5Шифра спала. Но покоя она не находила во сне, потому что холодный ветер обдувал ей голову. До хупы голова ее была покрыта мягкими и теплыми волосами, струящимися вниз с кровати, и, когда она лежала на своем ложе ночью, она лежала как бы на мягкой постели из золотых волос. А теперь, когда обрили ей голову и она лишилась волос, стало ей неуютно в постели, и не находила она покоя. Сказала Шифра себе во сне: встану и покрою голову. Встала с кровати и пошла к зеркалу, чтобы повязать себе платок на голову. Увидела она в зеркале девушку. Хотела спросить девушку, чего она ищет здесь. Побоялась спросить, а вдруг ответит ей девушка то, что не стоит услышать. Тем временем появился новый раввин, прибывший из Венгрии, и сел во главе стола, и начал читать семь благословений. Стали раскачиваться все сидящие за столом и петь «Еще будет слышен в городах Иудеи и на улицах Иерусалима голос радости и ликования, голос жениха и голос невесты». Однако голоса их — не что иное, как голос Эфраима, штукатура, который бродит по ночам и призывает к служению Создателю. И голос его, ужасный и страшный, будто предупреждает спящих об огромном бедствии, которое вот-вот придет. Подняла Шифра глаза на кровать мужа, слышит ли он предостережение? Сомкнулись ее глаза в тяжелом сне.
Часть девятнадцатая
ФИНАЛ
1Не прошло трех-четырех недель, как стал Ицхак ощущать укусы собаки на всей поверхности своего тела, казалось ему, будто именно там укусила его собака. Места укусов начали распухать и краснеть, потом вскрылись сами собой, и зловонный гной потек из них. Пошатнулся он разумом и стал угрюмым и напуганным, как будто преследуют его, так что не мог он больше терпеть и просил смерти. Искривился в судороге его пищеварительный тракт, и сжались дыхательные пути, и свело ему мышцы тела и ног.
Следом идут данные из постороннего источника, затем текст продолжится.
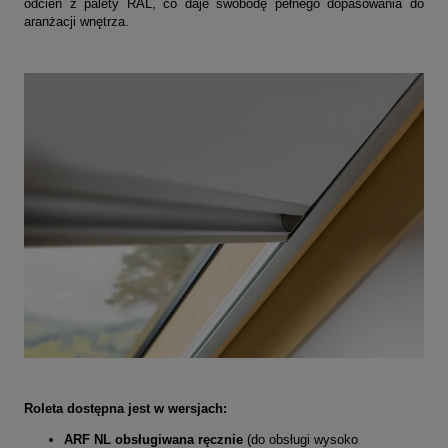
odcień z palety RAL, co daje swobodę pełnego dopasowania do
aranżacji wnętrza.
Roleta dostępna jest w wersjach:
ARF NL obsługiwana ręcznie
(do obsługi wysoko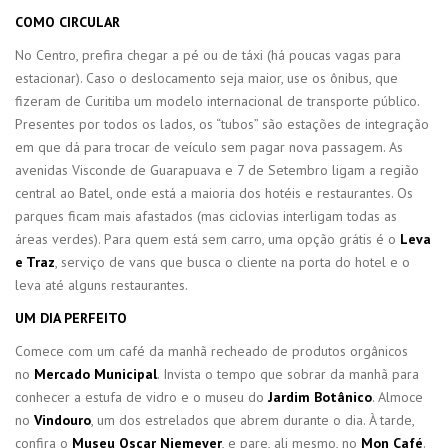
COMO CIRCULAR
No Centro, prefira chegar a pé ou de táxi (há poucas vagas para
estacionar). Caso o deslocamento seja maior, use os ônibus, que
fizeram de Curitiba um modelo internacional de transporte público.
Presentes por todos os lados, os “tubos” são estações de integração
em que dá para trocar de veículo sem pagar nova passagem. As
avenidas Visconde de Guarapuava e 7 de Setembro ligam a região
central ao Batel, onde está a maioria dos hotéis e restaurantes. Os
parques ficam mais afastados (mas ciclovias interligam todas as
áreas verdes). Para quem está sem carro, uma opção grátis é o
Leva
e Traz
, serviço de vans que busca o cliente na porta do hotel e o
leva até alguns restaurantes.
UM DIA PERFEITO
Comece com um café da manhã recheado de produtos orgânicos
no
Mercado
Municipal
. Invista o tempo que sobrar da manhã para
conhecer a estufa de vidro e o museu do
Jardim Botânico
. Almoce
no
Vindouro
, um dos estrelados que abrem durante o dia. À tarde,
confira o
Museu Oscar
Niemeyer
, e pare, ali mesmo, no
Mon Café
.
Хотел он есть и пить и не мог из-за судороги во рту. И уже не думал Ицхак ни о жене своей и ни о чем в мире. Но только жаловался на холод в теле и на дыхание — как оно тяжело для него; и жаловался на сердце — как у него давит на сердце; и жаловался на живот — на боли в кишечнике. Пульс его то был едва слышен, а то лихорадочно стучал. От ужасных галлюцинаций и кошмаров потерял он сон. Все эти дни его бросало в пот снова и снова, и жажда сжигала ему горло. Видел он воду или что-то текущее или слышал шум воды, тогда волновался и изгибался, и даже свеча и зеркало причиняли ему страдания, возможно, потому, что свеча и зеркало похожи на воду. Под конец осип его голос, и начала капать изо рта слюна, он пытается проглотить ее и не может. Лицо его покраснело, и зрачки в глазах застыли и не двигались. Потом прекратились судороги и показалось, что ему стало лучше и можно накормить его. Но из-за ужасной слабости не мог он есть. На душе его черным-черно и ему все тяжелее и тяжелее. Временами бросает на него взгляд рабби Файш со своих подушек и из-под своих одеял. И кажется, что ему известно, почему человек этот находится в его доме, и глаза его, потерявшие цвет, чернеют от гнева, потому что все заняты Ицхаком. И больше всего он злится на Шифру. А Шифра, которая всю жизнь была спокойная, и тихая, и никогда не делала лишнего движения, и всегда, когда она клала на него руку, казалось Ицхаку, что что-то изменилось в мире… сейчас она возилась с ним когда надо и не надо, а он не замечал ее. И покой, и уравновешенность, которые светились в ее глазах, глазах цвета золота, так что казалось, будто золотые искры падают из них, исчезли, теперь какой-то ужас исходит из них.